> [PROBLEM DESCRIPTION] Below are records; work out how many of their lines hold the string "carbon" and give that number alone.
○ ○ ○ ○ ○ ○ ○
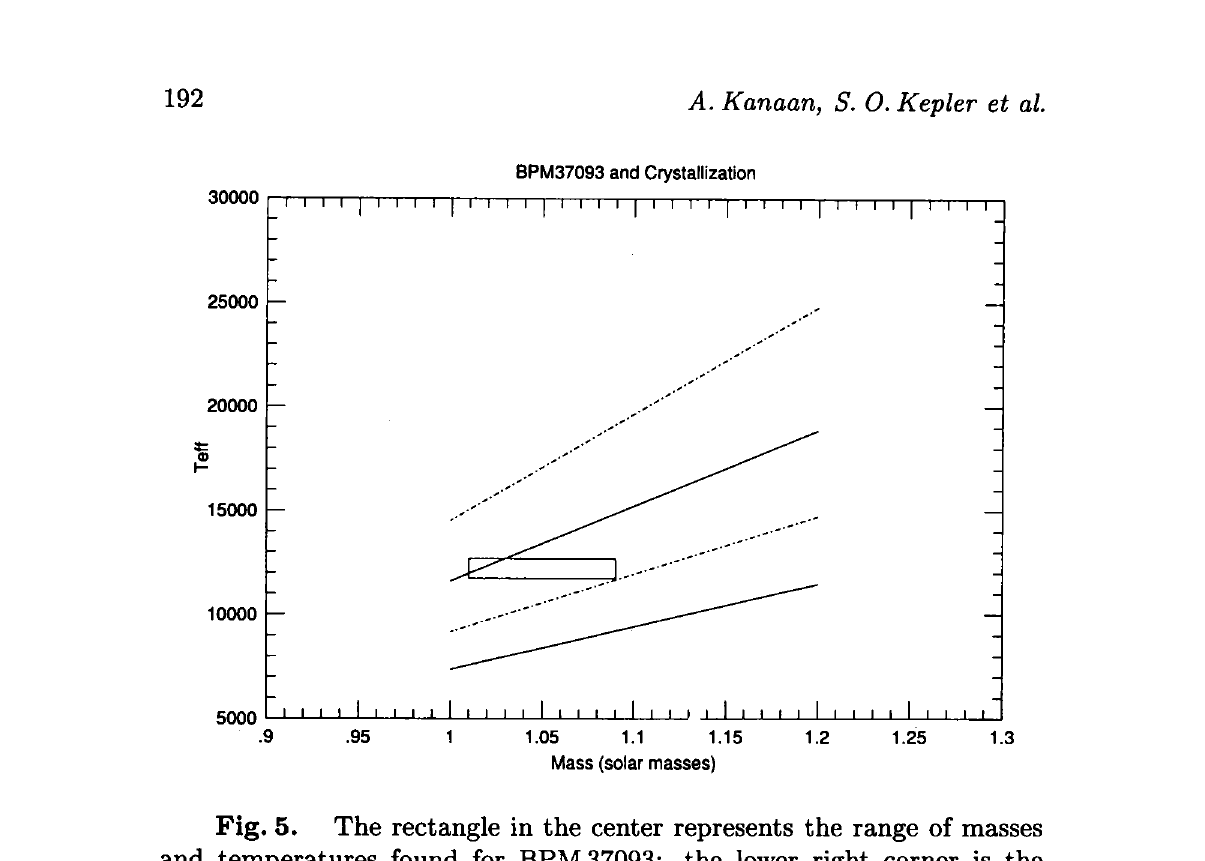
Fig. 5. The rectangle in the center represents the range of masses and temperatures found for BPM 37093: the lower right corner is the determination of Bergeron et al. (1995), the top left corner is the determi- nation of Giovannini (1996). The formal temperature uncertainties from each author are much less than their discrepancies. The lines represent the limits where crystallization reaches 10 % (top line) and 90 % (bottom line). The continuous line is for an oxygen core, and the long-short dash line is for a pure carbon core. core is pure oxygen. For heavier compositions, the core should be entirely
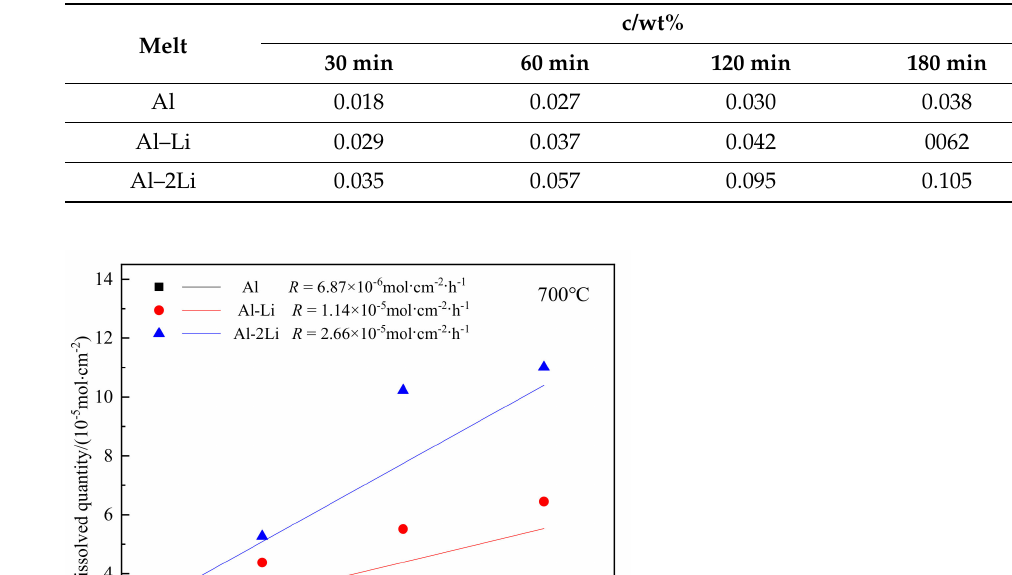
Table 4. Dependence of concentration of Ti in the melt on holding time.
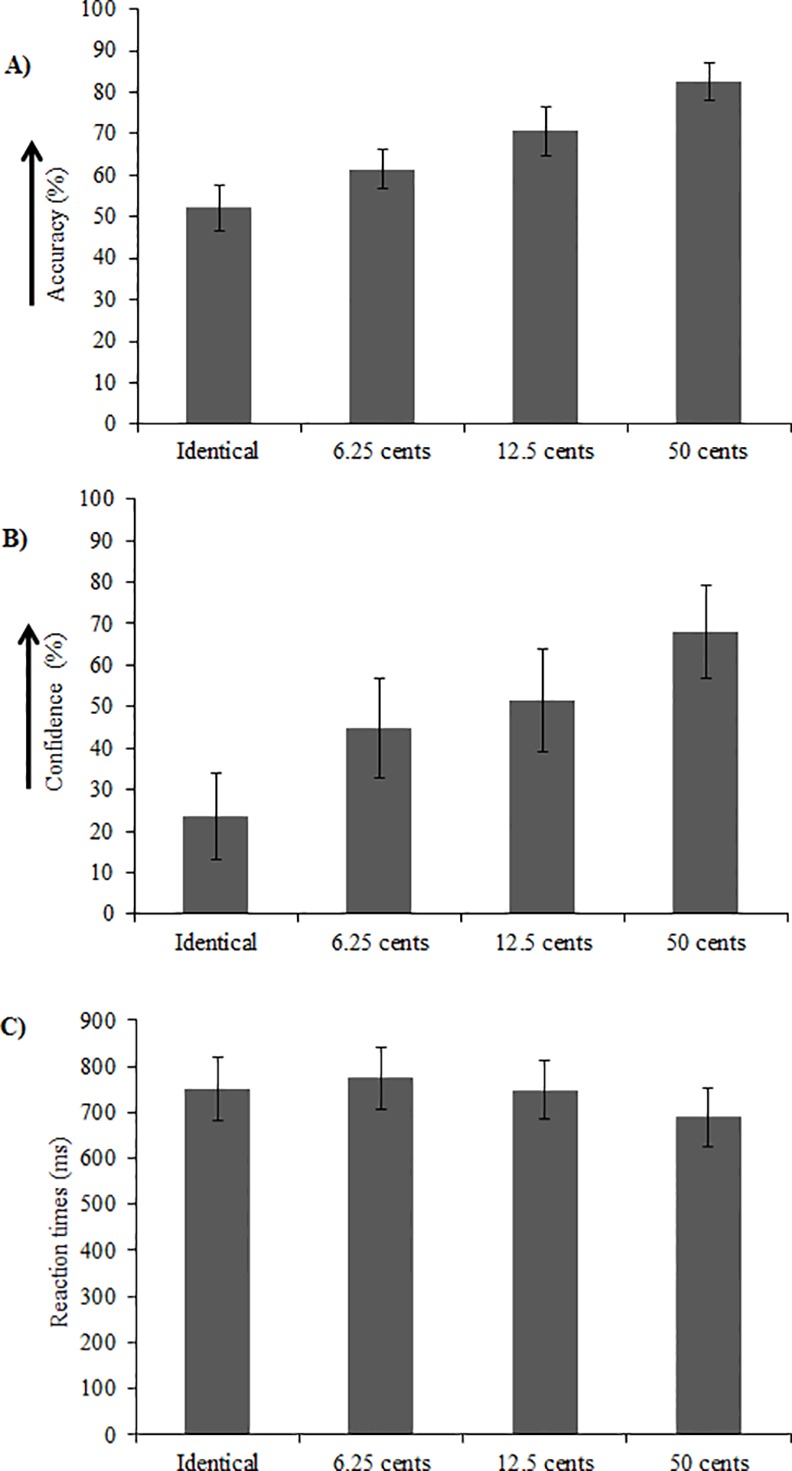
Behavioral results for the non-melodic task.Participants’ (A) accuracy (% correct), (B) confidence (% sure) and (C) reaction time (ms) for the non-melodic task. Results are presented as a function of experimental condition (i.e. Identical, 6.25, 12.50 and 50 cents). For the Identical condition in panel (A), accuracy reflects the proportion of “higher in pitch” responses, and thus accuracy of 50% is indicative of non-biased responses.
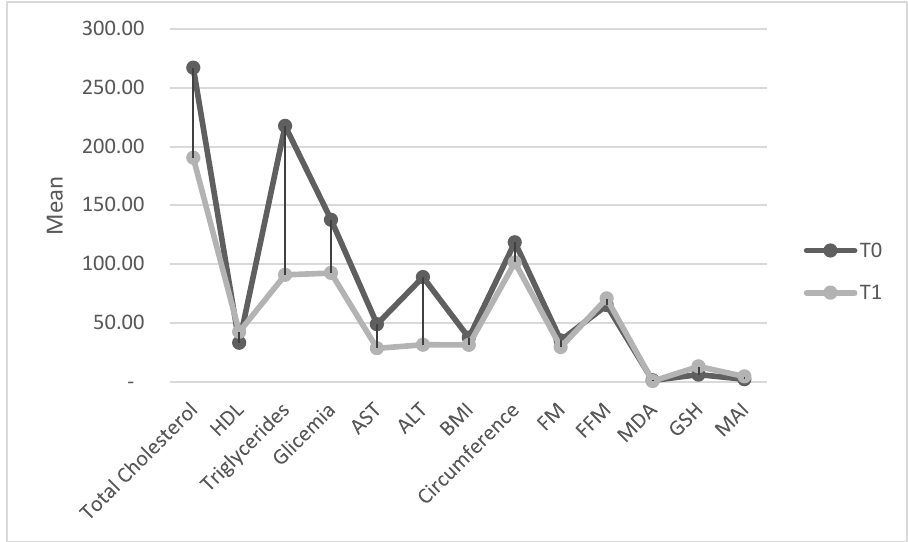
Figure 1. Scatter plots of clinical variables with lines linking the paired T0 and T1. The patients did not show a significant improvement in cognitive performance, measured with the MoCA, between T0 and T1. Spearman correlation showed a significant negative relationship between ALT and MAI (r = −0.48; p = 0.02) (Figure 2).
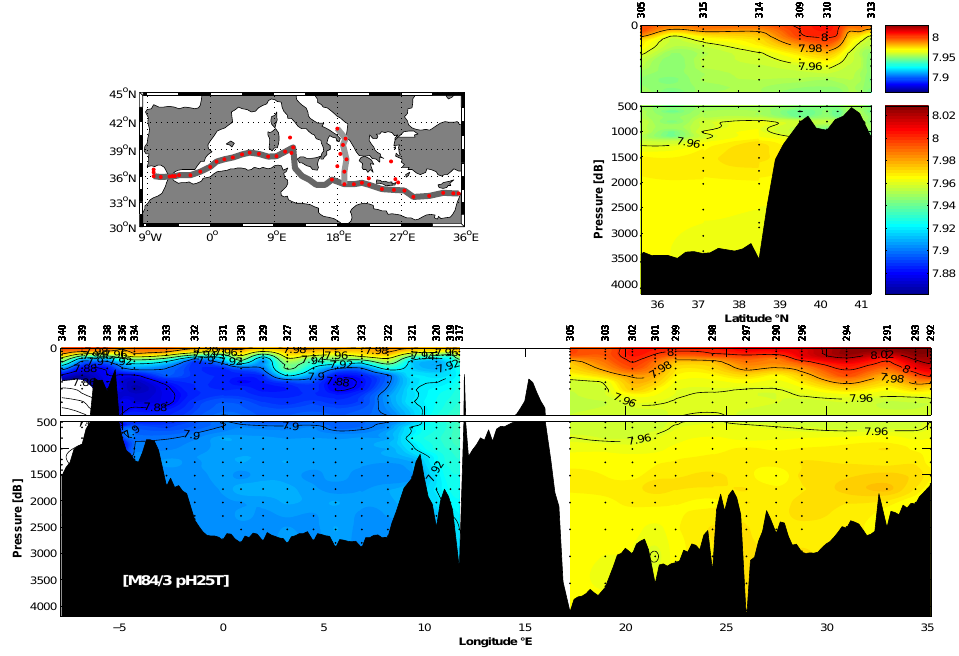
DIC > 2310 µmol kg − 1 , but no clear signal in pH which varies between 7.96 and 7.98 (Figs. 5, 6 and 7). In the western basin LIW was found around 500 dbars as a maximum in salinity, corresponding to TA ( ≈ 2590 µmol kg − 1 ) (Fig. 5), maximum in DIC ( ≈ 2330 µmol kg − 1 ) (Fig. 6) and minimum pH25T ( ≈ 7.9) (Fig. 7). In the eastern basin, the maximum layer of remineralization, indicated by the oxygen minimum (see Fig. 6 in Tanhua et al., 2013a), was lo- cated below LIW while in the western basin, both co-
○ ○ ○ ○ ○ ○ ○
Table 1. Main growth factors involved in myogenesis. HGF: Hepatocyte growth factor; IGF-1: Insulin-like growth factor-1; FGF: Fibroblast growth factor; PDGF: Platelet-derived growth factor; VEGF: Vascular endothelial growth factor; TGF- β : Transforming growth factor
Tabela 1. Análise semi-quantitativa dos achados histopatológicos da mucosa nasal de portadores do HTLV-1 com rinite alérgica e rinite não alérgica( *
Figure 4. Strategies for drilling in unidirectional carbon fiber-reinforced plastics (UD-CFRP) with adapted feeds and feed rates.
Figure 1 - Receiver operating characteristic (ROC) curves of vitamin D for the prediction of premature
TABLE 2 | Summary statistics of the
○ ○ ○ ○ ○ ○ ○
> [ANSWER AREA] 2